- _TASK BRIEF_
Copy the stretch from the line containing "Is the value" through the line containing "How many lines are shown in the chart?", substituting "graph" for each "chart" and leaving everything else unchanged. Omit the pictures from your copy.

- _EXERCISE DATA_
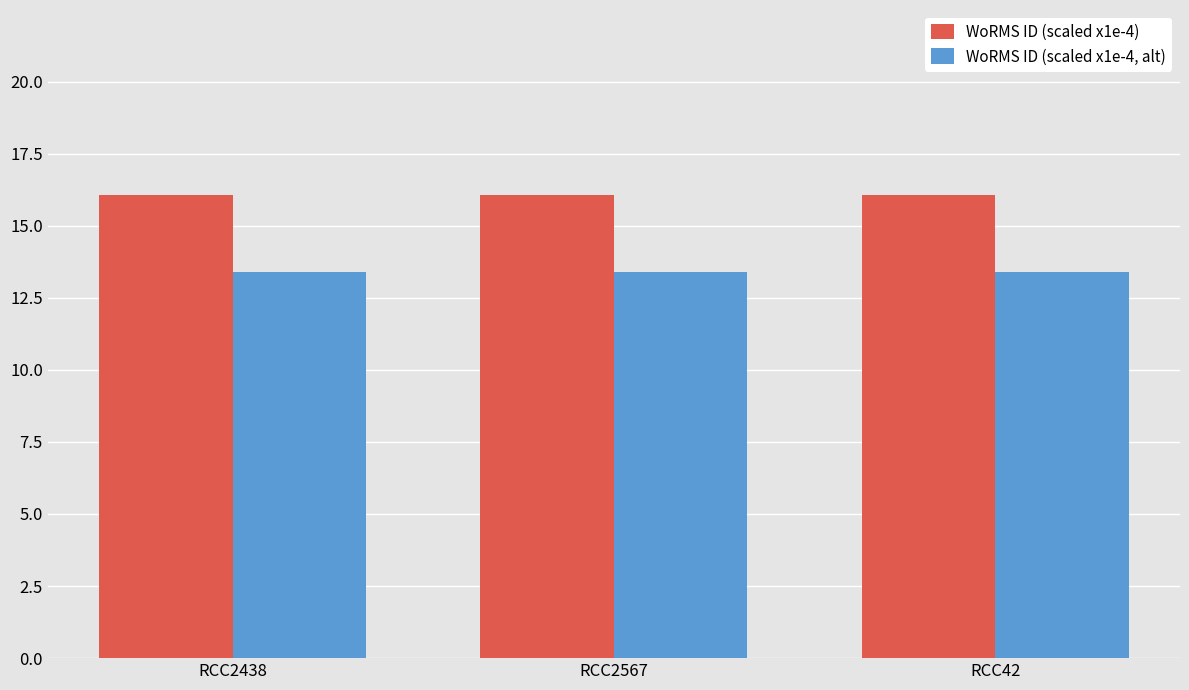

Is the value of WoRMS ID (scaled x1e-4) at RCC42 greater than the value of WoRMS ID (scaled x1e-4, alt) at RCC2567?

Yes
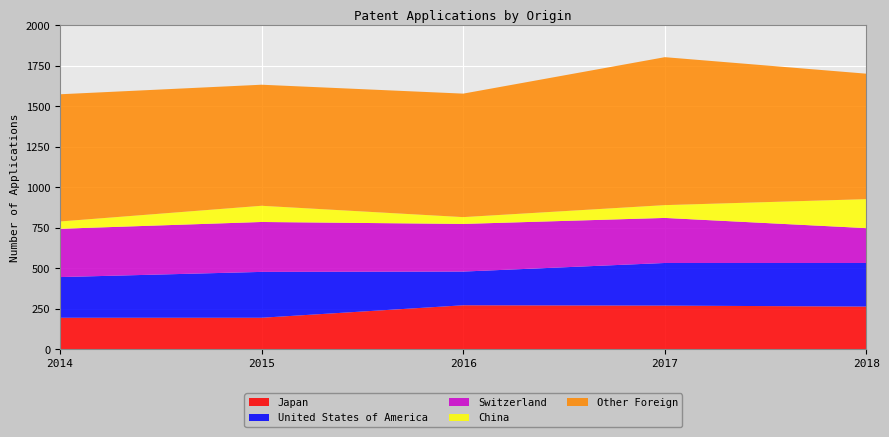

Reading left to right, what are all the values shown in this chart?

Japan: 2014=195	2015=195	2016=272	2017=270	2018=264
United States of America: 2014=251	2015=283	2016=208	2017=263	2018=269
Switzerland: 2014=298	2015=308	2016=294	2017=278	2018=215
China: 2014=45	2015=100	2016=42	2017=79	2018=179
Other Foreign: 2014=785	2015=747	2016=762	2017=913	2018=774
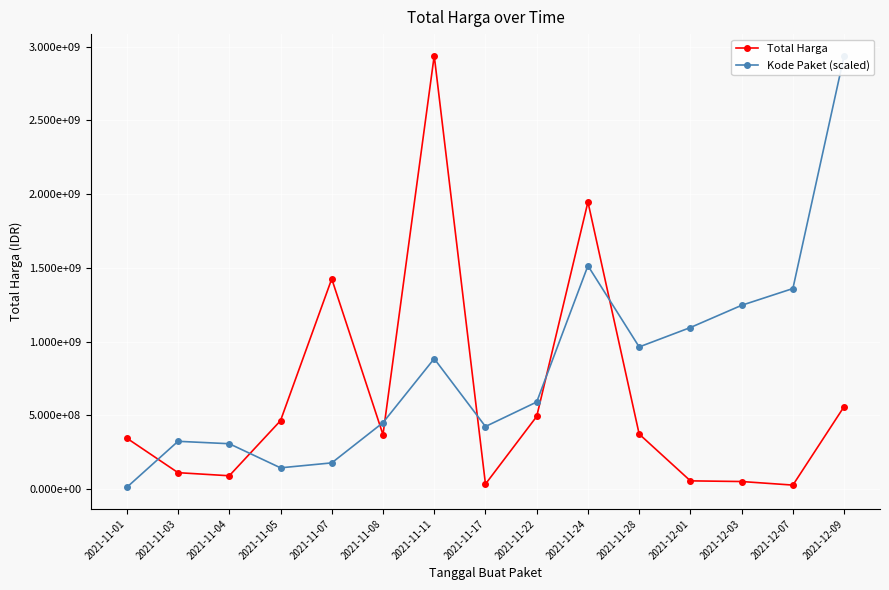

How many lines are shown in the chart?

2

* * *

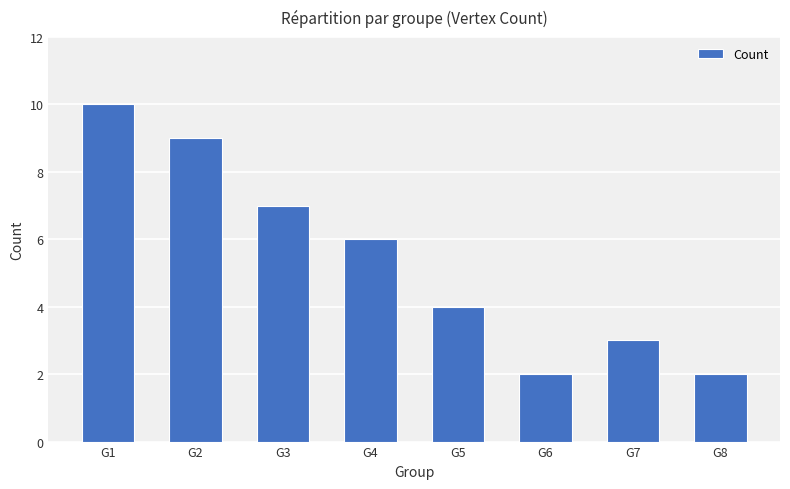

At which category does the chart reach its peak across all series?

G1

- _RESPONSE FOR THIS EXERCISE_
Is the value of WoRMS ID (scaled x1e-4) at RCC42 greater than the value of WoRMS ID (scaled x1e-4, alt) at RCC2567?

Yes

Reading left to right, what are all the values shown in this graph?

Japan: 2014=195	2015=195	2016=272	2017=270	2018=264
United States of America: 2014=251	2015=283	2016=208	2017=263	2018=269
Switzerland: 2014=298	2015=308	2016=294	2017=278	2018=215
China: 2014=45	2015=100	2016=42	2017=79	2018=179
Other Foreign: 2014=785	2015=747	2016=762	2017=913	2018=774

How many lines are shown in the graph?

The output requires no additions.